Learning eBPF: Maps, Ring Buffers and Output

I set the stage for learning eBPF. As mentioned in the previous post, eBPF is a technology that allows us to run code in the kernel. This is a compelling technology, but it comes with a few limitations. One of them is that we can’t use the standard output to print messages. At least not directly. Let’s explore how we can do this.

Why can’t I use the standard input/output?

Let’s look at this picture ebpf-workflow

The eBPF programs are executed in the kernel. The kernel is the core of the operating system. Other processes exist there that ensure the smooth operation of the system. To make this possible, the kernel is running in the privileged mode.

Programs run by the user are executed in the user space. The user space is running in the unprivileged mode. When the user space program wants to communicate with the kernel, it needs to use the system calls. The system calls are the interface between the user space and the kernel. The system calls are the only way to communicate with the kernel. The kernel is not exposing any other interface to the user space.

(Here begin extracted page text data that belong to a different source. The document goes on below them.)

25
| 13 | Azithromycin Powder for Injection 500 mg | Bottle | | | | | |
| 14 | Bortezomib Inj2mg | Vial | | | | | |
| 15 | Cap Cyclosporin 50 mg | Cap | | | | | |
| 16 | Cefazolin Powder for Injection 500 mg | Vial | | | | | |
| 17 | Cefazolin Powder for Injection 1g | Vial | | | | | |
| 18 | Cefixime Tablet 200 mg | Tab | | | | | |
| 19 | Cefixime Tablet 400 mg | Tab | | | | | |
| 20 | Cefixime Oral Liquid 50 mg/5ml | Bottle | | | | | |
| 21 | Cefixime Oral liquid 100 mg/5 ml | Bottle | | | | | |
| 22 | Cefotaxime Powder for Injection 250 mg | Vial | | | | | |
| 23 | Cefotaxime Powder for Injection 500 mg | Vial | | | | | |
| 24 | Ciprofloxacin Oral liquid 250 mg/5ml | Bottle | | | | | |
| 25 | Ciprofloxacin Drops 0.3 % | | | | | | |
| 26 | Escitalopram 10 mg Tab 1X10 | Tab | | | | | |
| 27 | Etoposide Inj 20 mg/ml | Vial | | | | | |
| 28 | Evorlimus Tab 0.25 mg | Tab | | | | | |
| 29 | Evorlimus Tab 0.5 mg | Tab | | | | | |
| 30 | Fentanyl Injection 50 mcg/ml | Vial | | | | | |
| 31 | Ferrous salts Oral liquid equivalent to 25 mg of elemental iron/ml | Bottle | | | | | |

Because of that, we need to have the correct permissions for injecting, executing, and reading the eBPF programs. You must already notice that when you are running the simple hello.py script, you need to have root permissions. The root permissions have enough privileges to communicate with the kernel. In this case, load the eBPF program in the kernel, attach it to the events stream, and execute it.

This is an answer to why we can’t use the standard output directly. The standard output is a user space concept. But we can communicate with eBPF programs using the system data structures and calls. They are designed to allow communication between the user space and the kernel, and other eBPF programs can use them to exchange data. Let’s scratch the surface of this topic.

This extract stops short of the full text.